I have been in a moderated therapy- peer support group. 5 gay guys and 1 str8 guy who asked to be part of our group. Gays/str8s deal with same issues, slightly differing baggage. . sometimes. LOL This is our third year together. Yes, we DO observe the professional-ethics code. . . .or risk dismissal from the program. Same standards as if we were in private licensed practice.

Great fun. . .and hard work.

justin

J said...

Is there any correlation between shyness and intimacy issues? I'm inclined to think not, and that there are plenty of guys out there who are reticent about displays of affection in the presence of others, but are quite forward and demonstrative in private.

JustinO'Shea said...

J. . .I didnt see anything about public displays of affection in the article. . .I think a lot of guys might shy away from public displays. . .
Question: does Peter and I holding hands in downtown Provincetown constitute a "public display of affection"? Or us kissing in the bakery last Saturday morning?

Maybe these are.

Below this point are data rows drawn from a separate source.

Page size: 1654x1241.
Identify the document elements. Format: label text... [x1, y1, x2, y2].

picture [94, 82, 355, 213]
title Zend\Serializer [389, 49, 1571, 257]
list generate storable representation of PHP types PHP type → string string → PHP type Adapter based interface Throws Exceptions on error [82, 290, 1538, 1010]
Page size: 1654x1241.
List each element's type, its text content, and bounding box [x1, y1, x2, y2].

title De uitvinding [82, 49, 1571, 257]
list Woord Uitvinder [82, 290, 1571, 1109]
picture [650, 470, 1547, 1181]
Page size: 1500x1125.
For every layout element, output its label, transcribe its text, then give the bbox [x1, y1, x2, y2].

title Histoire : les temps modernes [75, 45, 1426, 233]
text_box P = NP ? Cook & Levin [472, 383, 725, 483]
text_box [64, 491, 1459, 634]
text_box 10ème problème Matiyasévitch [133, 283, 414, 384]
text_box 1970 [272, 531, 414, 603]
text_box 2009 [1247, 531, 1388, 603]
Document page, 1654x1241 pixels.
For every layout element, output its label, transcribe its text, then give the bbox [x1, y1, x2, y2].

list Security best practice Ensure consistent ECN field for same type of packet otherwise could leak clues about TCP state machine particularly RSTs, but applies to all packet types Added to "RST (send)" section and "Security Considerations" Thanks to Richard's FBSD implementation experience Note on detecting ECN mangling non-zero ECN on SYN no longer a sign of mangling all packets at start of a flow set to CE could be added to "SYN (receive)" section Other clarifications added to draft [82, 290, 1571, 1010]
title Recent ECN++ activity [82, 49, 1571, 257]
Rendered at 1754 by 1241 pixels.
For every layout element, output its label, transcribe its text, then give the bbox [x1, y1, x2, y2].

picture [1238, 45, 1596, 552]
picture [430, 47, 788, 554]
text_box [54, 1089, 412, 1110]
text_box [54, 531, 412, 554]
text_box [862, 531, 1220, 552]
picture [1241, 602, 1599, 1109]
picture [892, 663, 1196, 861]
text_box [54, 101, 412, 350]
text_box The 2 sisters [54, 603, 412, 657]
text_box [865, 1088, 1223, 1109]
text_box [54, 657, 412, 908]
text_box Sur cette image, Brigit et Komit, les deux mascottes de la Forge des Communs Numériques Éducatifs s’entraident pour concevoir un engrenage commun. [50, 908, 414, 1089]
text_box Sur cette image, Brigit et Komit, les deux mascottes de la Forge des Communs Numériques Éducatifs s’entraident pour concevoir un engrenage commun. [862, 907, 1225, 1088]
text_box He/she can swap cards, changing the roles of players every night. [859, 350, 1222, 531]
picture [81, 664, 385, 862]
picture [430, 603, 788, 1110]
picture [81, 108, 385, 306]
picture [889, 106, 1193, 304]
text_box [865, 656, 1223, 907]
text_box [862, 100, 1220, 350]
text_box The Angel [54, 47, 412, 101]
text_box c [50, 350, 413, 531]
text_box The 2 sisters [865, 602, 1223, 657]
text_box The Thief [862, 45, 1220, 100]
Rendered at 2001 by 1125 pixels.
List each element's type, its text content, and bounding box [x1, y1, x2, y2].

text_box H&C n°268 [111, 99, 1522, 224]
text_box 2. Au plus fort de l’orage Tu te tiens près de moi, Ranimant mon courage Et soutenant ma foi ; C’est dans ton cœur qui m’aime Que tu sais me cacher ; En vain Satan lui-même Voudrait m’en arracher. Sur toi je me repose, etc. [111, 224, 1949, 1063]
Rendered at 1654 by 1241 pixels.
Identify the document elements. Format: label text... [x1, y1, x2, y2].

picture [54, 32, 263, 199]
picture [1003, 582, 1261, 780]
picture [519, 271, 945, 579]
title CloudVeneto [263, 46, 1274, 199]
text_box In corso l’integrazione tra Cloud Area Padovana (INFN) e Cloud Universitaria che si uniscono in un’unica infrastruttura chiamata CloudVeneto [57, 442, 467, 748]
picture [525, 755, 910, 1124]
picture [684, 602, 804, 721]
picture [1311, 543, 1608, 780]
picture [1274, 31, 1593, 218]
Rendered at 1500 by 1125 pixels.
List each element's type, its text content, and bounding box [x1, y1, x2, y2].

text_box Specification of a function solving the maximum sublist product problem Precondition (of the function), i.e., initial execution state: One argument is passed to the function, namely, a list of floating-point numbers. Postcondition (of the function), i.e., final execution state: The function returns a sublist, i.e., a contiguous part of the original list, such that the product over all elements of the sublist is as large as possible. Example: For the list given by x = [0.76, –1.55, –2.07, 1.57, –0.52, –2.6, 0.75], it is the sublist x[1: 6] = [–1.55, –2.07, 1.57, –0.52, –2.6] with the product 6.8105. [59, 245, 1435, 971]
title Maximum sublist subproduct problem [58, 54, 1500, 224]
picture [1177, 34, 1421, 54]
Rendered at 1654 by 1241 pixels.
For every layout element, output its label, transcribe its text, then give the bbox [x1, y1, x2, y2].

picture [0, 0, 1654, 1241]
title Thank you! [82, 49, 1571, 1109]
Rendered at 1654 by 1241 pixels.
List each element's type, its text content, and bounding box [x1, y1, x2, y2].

But, I never thought of these as "public displays". Of course lawyers and wanna-be psychologists probably use different terms, viewed from a different perspective. ;-)

justin

Gary Kelly said...

All very interesting. I think sex freaks most people out. You see animals and birds bonking each other on nature documentaries, but that's something THEY do, yeah? Not us. We're human. We're above all that grotty business.

I think society's aversion to public displays of intimacy or affection stems from putting sex behind closed doors for so long. It's not something we're accustomed to seeing. It took a helluva long time for Speedos and bikinis to be accepted on beaches. It's only a century ago that beach goers were running around in neck to knees. If you saw that today you'd be horrified hehe.

Humans are nuts. That's pretty much what it boils down to. Riddled with phobias.